The Indian rupee fell on Friday tracking losses in local shares, which raised worries of foreign investors continuing to pull out funds from Asia's third-largest economy, and weighed by mild gains in the dollar overseas.
At 10:55 a.m. (0525 GMT), the partially convertible rupee was at 45.30/31 per dollar, 0.15 percent weaker than its 45.24/25 close on Thursday, when it rose as much as 45.04, its strongest since Jan. 4.
"Rupee has weakened due to stocks fall and inflation worries. Rupee is likely to be under pressure if inflation keeps coming higher," said Rohan Naik, head of foreign exchange trading at Standard Chartered Bank in Mumbai.
The 30-share benchmark index was down 0.5 percent, with financials leading the fall ahead of inflation data. The wholesale price index in December probably rose 8.35 percent from a year earlier, accelerating from November's 12-month low of 7.48 percent, median forecasts in a Reuters poll this week showed.
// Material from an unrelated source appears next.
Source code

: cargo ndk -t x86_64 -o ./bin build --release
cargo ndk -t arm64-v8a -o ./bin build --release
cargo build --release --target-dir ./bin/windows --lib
Foreign institutional investors (FIIs) are net sellers of $520-million worth of shares this year until Wednesday, pushing the rupee down 1.3 percent. In 2010, record inflows of $29.3 billion had helped the rupee gain 4.1 percent.
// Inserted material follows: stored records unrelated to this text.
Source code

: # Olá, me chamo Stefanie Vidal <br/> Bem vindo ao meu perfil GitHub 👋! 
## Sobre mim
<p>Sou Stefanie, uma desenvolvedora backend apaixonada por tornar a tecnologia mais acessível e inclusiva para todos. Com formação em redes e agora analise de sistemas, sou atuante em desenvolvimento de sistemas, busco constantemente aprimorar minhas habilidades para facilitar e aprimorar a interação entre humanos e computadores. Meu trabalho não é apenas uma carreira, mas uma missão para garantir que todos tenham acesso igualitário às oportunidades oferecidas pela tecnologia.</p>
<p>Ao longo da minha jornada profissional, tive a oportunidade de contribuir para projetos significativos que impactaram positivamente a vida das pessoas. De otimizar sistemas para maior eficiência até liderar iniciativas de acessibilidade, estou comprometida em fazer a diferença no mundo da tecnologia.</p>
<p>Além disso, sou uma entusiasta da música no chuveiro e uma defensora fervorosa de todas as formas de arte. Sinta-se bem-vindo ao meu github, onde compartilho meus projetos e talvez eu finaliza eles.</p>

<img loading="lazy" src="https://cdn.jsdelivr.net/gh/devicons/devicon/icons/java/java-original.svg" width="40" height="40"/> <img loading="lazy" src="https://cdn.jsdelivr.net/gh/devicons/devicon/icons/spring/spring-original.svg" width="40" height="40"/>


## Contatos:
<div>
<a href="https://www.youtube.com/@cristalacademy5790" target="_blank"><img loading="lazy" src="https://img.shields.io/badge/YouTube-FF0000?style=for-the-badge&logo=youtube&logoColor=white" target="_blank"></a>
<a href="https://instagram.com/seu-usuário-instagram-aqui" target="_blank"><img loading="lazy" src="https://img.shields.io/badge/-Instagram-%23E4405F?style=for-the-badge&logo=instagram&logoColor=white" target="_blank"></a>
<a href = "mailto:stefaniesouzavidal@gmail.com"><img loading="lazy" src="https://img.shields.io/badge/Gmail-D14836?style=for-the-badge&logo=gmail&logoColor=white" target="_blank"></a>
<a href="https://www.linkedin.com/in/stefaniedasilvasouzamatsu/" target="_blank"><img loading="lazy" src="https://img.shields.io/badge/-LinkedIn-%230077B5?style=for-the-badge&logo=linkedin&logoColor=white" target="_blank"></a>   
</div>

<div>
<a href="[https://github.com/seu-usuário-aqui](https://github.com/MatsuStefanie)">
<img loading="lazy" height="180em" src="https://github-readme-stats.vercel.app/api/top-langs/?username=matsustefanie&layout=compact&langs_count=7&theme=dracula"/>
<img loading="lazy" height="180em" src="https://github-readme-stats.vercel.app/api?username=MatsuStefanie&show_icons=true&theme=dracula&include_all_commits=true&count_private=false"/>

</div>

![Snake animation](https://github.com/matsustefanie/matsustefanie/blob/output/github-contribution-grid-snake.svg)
"There is demand from oil firms weighing on the rupee and may be seeing equities crashing and FII flows drying out. People have started buying the dollar," said Hari Chandramgathan, a senior foreign exchange dealer with Federal Bank . "There has been some defence-related dollar buying in the market as well in the past few days. Today, I expect a range of 45.15-45.40," he added.
Oil is India's biggest import and refiners are the largest buyers of dollars in the local currency market. But, traders expect some dollar inflows for investments in government and corporate debt, which is seen limiting any sharp fall in the rupee.
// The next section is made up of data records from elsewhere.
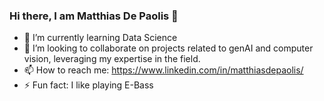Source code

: ### Hi there, I am Matthias De Paolis  👋

- 🌱 I’m currently learning Data Science
- 👯 I’m looking to collaborate on projects related to genAI and computer vision, leveraging my expertise in the field. 
- 📫 How to reach me: https://www.linkedin.com/in/matthiasdepaolis/
- ⚡ Fun fact: I like playing E-Bass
Foreign institutional limits in government and corporate debt were increased by $5 billion each to $10 billion and $20 billion. The limits were allotted in December and will expire on Jan 15. Traders said mild gains in the dollar versus majors also weighed on sentiment.
The euro succumbed to light profit-taking on Friday, a day after staging its biggest surge in six months on solid debt sales by Spain and tough talk on inflation by the chief of the European Central Bank.
The index of the dollaragainst six major currencies was marginally higher at 79.200 points. One-month offshore non-deliverable forward contracts were quoted at 45.58, weaker than the onshore spot rate.
In the currency futures market, the most traded near-month dollar-rupee contracts on the National Stock Exchange, MCX-SX and United Stock Exchange were at 45.3975, 45.40 and 45.3950 respectively, with the total traded volume on the three exchanges at about $1.5 billion.